*** Block opens ***

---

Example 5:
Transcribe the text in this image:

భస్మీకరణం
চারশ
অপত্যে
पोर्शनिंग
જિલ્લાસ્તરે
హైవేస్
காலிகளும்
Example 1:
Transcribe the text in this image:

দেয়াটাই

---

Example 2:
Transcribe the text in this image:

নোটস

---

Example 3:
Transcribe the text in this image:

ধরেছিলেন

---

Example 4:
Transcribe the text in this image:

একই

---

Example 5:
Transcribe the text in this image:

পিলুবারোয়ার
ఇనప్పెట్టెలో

*** Block closes ***

Task brief: All entries are to be returned word for word.

Output of the exercise:
---

Example 5:
Transcribe the text in this image:

భస్మీకరణం
চারশ
অপত্যে
पोर्शनिंग
જિલ્લાસ્તરે
హైవేస్
காலிகளும்
Example 1:
Transcribe the text in this image:

দেয়াটাই

---

Example 2:
Transcribe the text in this image:

নোটস

---

Example 3:
Transcribe the text in this image:

ধরেছিলেন

---

Example 4:
Transcribe the text in this image:

একই

---

Example 5:
Transcribe the text in this image:

পিলুবারোয়ার
ఇనప్పెట్టెలో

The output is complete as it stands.